To-do item: Exactly the lines from the one containing "exposure_s: 1/8" through the end of the records must be reproduced; leave out all pictures.

==============================

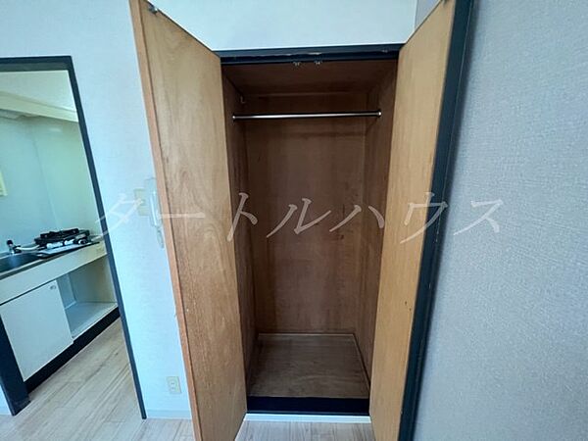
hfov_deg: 106.2
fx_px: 221
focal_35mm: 13
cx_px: 294
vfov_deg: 89.9
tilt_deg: -10.3
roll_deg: +0.3
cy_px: 220
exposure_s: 1/60
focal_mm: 1.57
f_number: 1.8
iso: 500
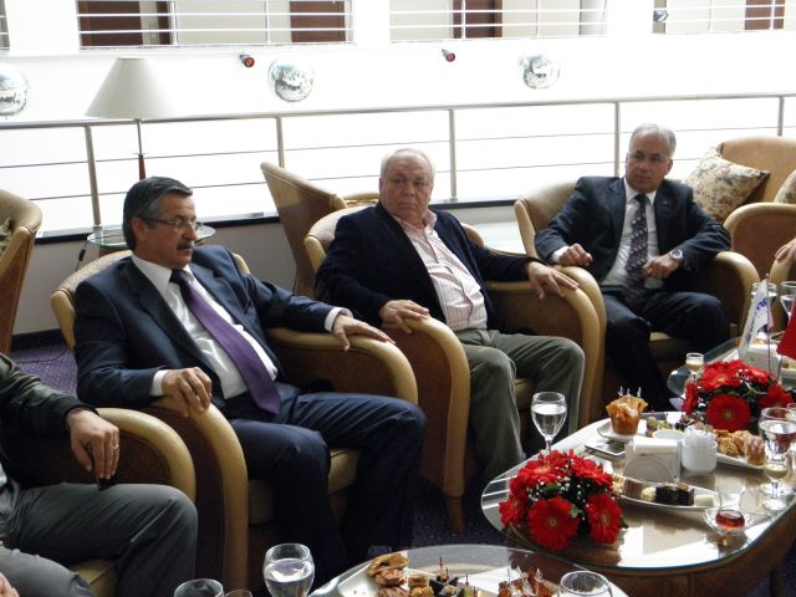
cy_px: 298
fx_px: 1012
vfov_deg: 32.9
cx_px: 398
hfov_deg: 42.9
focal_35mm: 44
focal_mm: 7.9
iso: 400
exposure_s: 1/8
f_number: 3.9
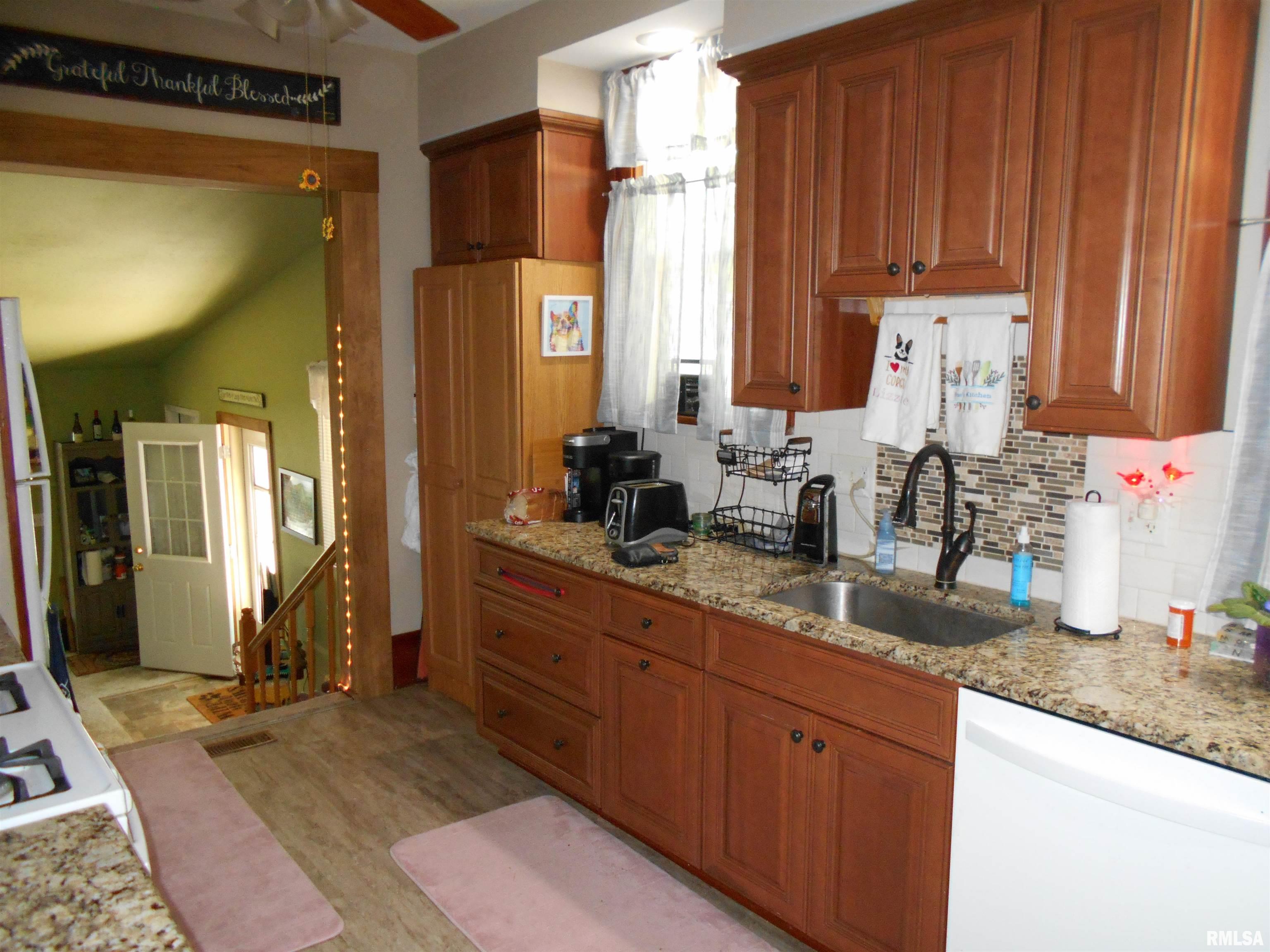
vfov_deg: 53.1
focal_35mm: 26
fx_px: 954
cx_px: 635
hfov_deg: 67.3
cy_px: 476
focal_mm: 4.6
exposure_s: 1/25
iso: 400
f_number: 3.2
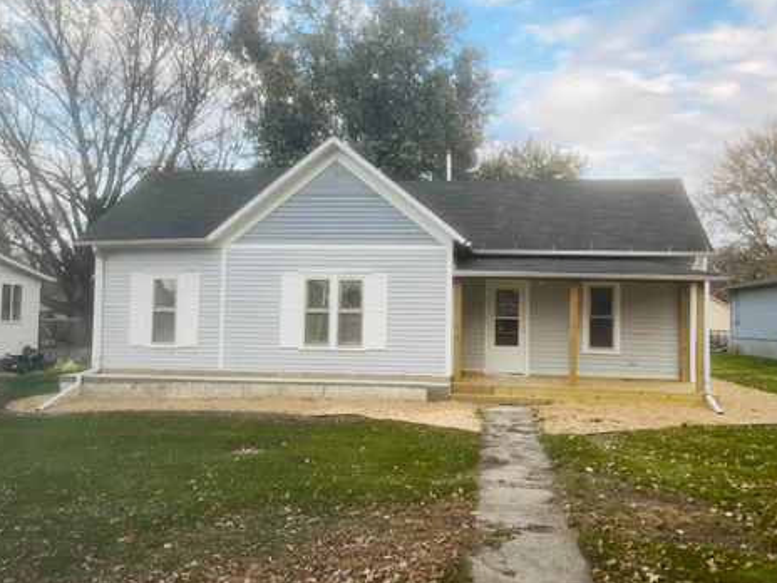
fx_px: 628
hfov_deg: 63.4
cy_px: 294
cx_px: 409
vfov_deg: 49.7
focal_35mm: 28
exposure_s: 1/404
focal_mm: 5.1
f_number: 1.6
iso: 40
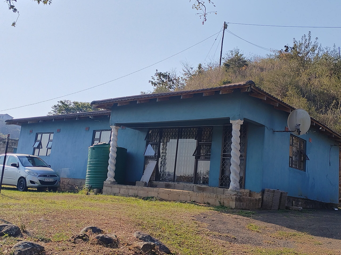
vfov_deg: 36.0
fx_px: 394
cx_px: 170
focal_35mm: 40
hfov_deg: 46.8
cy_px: 128
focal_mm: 4.25
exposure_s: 1/951
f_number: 1.8
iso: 100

==============================

Output of the task:
exposure_s: 1/8
f_number: 3.9
vfov_deg: 53.1
focal_35mm: 26
fx_px: 954
cx_px: 635
hfov_deg: 67.3
cy_px: 476
focal_mm: 4.6
exposure_s: 1/25
iso: 400
f_number: 3.2
fx_px: 628
hfov_deg: 63.4
cy_px: 294
cx_px: 409
vfov_deg: 49.7
focal_35mm: 28
exposure_s: 1/404
focal_mm: 5.1
f_number: 1.6
iso: 40
vfov_deg: 36.0
fx_px: 394
cx_px: 170
focal_35mm: 40
hfov_deg: 46.8
cy_px: 128
focal_mm: 4.25
exposure_s: 1/951
f_number: 1.8
iso: 100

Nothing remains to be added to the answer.